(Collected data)
◇ ◇ ◇ ◇ ◇

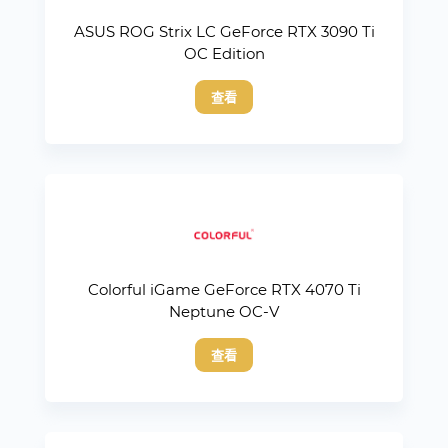
ASUS ROG Strix LC GeForce RTX 3090 Ti
OC Edition
查看
Colorful iGame GeForce RTX 4070 Ti
Neptune OC-V
查看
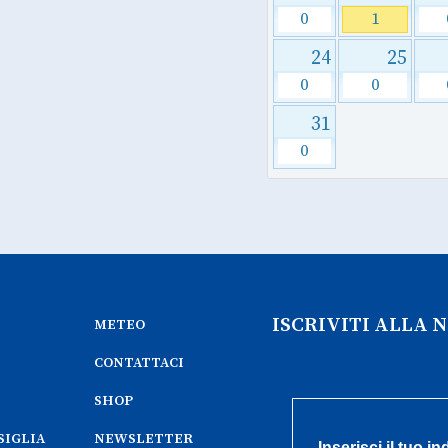
0
1
24
25
0
0
31
0
ISCRIVITI ALLA
METEO
CONTATTACI
SHOP
SIGLIA
NEWSLETTER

◇ ◇ ◇ ◇ ◇

* EXERCISE OBJECTIVE *
Rewrite all the rows above, changing each "查看" to "View" and keeping everything else the same. Don't include the pictures in your answer.

* ANSWER SPACE *
ASUS ROG Strix LC GeForce RTX 3090 Ti
OC Edition
View
Colorful iGame GeForce RTX 4070 Ti
Neptune OC-V
View
0
1
24
25
0
0
31
0
ISCRIVITI ALLA
METEO
CONTATTACI
SHOP
SIGLIA
NEWSLETTER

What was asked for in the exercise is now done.